## Input for this task
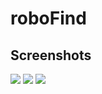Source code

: # roboFind

## Screenshots

<img src="https://user-images.githubusercontent.com/55920002/119238259-294fc600-bb4a-11eb-92fa-5b2f4f933361.jpg"/>
<img src="https://user-images.githubusercontent.com/55920002/119238260-29e85c80-bb4a-11eb-884c-6c5d4e9a6b9d.jpg"/>
<img src="https://user-images.githubusercontent.com/55920002/119238261-2a80f300-bb4a-11eb-8147-77f82ad9bf83.jpg"/>
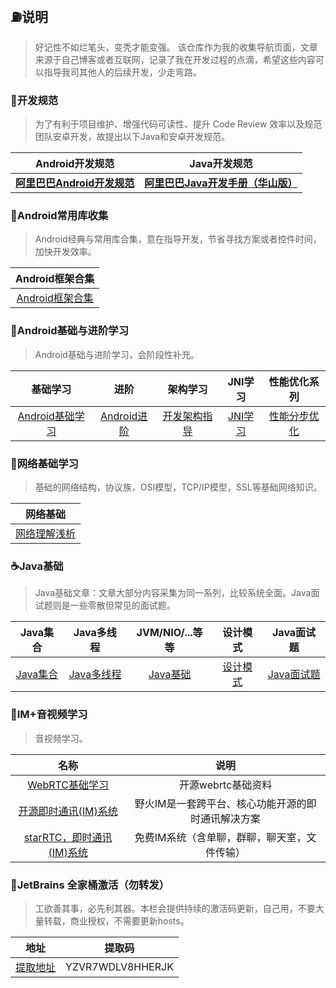 ## :fuelpump:说明 ##

> 好记性不如烂笔头，变秃才能变强。
> 该仓库作为我的收集导航页面，文章来源于自己博客或者互联网，记录了我在开发过程的点滴，希望这些内容可以指导我司其他人的后续开发，少走弯路。
### :triangular_ruler:开发规范 ###
>为了有利于项目维护、增强代码可读性、提升 Code Review 效率以及规范团队安卓开发，故提出以下Java和安卓开发规范。

|               **Android开发规范**                |                       **Java开发规范**                       |
| :----------------------------------------------: | :----------------------------------------------------------: |
| [**阿里巴巴Android开发规范**](src/alibabaandroid.pdf) | [**阿里巴巴Java开发手册（华山版）**](https://github.com/alibaba/p3c/blob/master/%E9%98%BF%E9%87%8C%E5%B7%B4%E5%B7%B4Java%E5%BC%80%E5%8F%91%E6%89%8B%E5%86%8C%EF%BC%88%E5%8D%8E%E5%B1%B1%E7%89%88%EF%BC%89.pdf) |


### :lollipop:Android常用库收集 ###

>Android经典与常用库合集，意在指导开发，节省寻找方案或者控件时间，加快开发效率。

| ​Android框架合集 |
| :------: |
| [Android框架合集](src/androidlibs.md) |

### :icecream:Android基础与进阶学习 ###
>Android基础与进阶学习，会阶段性补充。

|                **基础学习**                 |                进阶                |                  架构学习                  |           ​JNI学习​            |              **性能优化**系列              |
| :-----------------------------------------: | :--------------------------------: | :----------------------------------------: | :--------------------------: | :----------------------------------------: |
| [Android基础学习](src/androidbasicguide.md) | [Android进阶](src/androidskill.md) | [开发架构指导](src/androidarchitecture.md) | [JNI学习](src/androidjni.md) | [性能分步优化](src/androidoptimization.md) |

### 🚄网络基础学习 ###

> 基础的网络结构，协议族，OSI模型，TCP/IP模型，SSL等基础网络知识。

|            网络基础             |
| :-----------------------------: |
| [网络理解浅析](src/internet.md) |

### :coffee:Java基础 ###

> Java基础文章：文章大部分内容采集为同一系列，比较系统全面。Java面试题则是一些零散但常见的面试题。

| ​Java集合 | ​Java多线程 | ​JVM/NIO/...等等 | 设计模式 |Java面试题 |
| :------:| :------: | :------: |:------: |:------: |
| [Java集合](src/collection.md) | [Java多线程](src/thread.md) | [Java基础](src/javabasic.md) |[设计模式](src/designmode.md) |[Java面试题](src/interview.md) |

### :microphone:IM+音视频学习

> 音视频学习。

|                           **名称**                           |                      **说明**                      |
| :----------------------------------------------------------: | :------------------------------------------------: |
|               [WebRTC基础学习](src/webrtc.md)                |                 开源webrtc基础资料                 |
| [开源即时通讯(IM)系统](https://github.com/wildfirechat/server) | 野火IM是一套跨平台、核心功能开源的即时通讯解决方案 |
| [starRTC，即时通讯(IM)系统](https://github.com/starrtc/starrtc-android-demo) |    免费IM系统（含单聊，群聊，聊天室，文件传输）    |



### :bullettrain_side:JetBrains 全家桶激活（勿转发）

> 工欲善其事，必先利其器。本栏会提供持续的激活码更新，自己用，不要大量转载，商业授权，不需要更新hosts。

|         地址          |      提取码      |
| :-------------------: | :--------------: |
| [提取地址](http://v.lsuu.cn/) | YZVR7WDLV8HHERJK |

## Your goal
Gather every line above that contains the string "Android框架合集".

## Answer to this problem
| ​Android框架合集 |
| [Android框架合集](src/androidlibs.md) |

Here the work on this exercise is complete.